(Stored data entries)
_ _ _ _

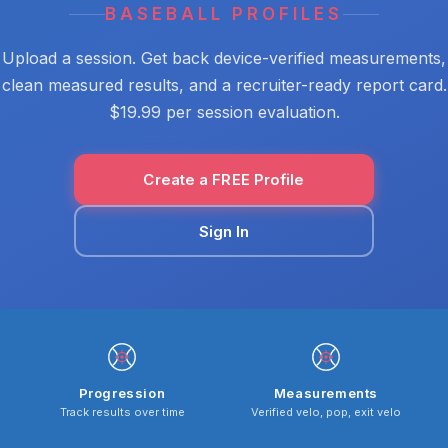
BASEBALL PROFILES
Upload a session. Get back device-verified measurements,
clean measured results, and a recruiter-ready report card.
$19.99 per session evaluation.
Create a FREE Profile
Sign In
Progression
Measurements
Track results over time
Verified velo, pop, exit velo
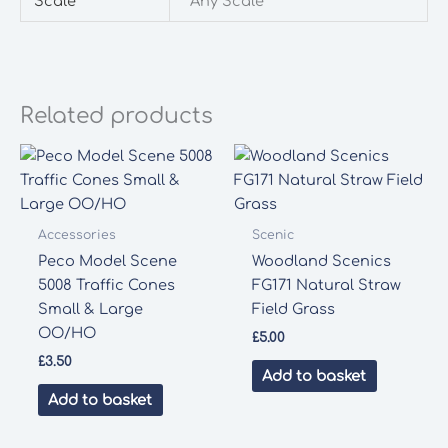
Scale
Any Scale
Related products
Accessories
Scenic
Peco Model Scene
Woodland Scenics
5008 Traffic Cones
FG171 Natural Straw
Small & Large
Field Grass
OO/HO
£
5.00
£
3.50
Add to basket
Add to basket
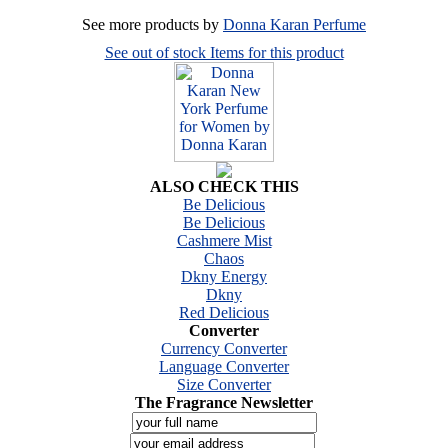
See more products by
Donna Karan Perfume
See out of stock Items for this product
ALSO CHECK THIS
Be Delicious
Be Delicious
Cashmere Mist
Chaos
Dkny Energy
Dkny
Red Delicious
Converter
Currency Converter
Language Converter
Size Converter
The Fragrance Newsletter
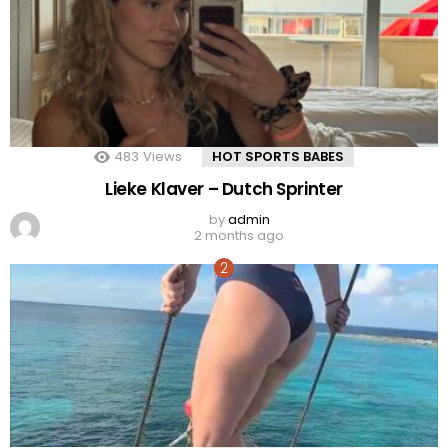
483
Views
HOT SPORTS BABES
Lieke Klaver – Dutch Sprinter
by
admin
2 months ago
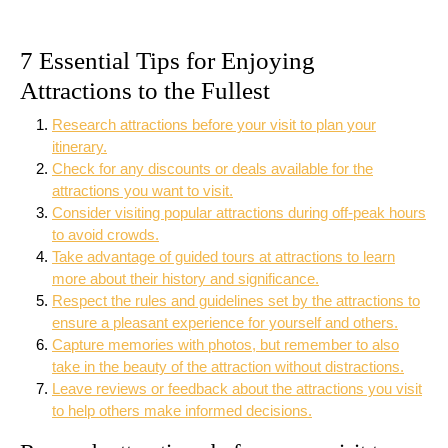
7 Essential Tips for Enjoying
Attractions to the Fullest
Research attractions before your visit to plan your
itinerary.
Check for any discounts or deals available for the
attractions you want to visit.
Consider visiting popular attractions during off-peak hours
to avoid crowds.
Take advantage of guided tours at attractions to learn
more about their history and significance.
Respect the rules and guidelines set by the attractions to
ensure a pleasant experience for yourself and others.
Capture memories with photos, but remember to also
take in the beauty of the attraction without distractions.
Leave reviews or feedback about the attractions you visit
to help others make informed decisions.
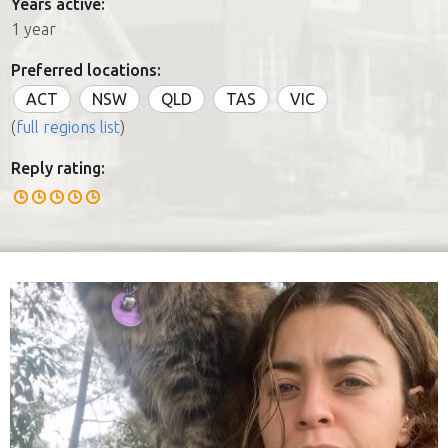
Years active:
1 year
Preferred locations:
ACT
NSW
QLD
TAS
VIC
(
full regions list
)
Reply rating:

_ _ _ _

**About this exercise**
Return the span of lines in the data above that opens at the line with "to avoid crowds." and closes at the line with "ensure a pleasant", exactly, ends included, nothing else.

**Task response**
to avoid crowds.
Take advantage of guided tours at attractions to learn
more about their history and significance.
Respect the rules and guidelines set by the attractions to
ensure a pleasant experience for yourself and others.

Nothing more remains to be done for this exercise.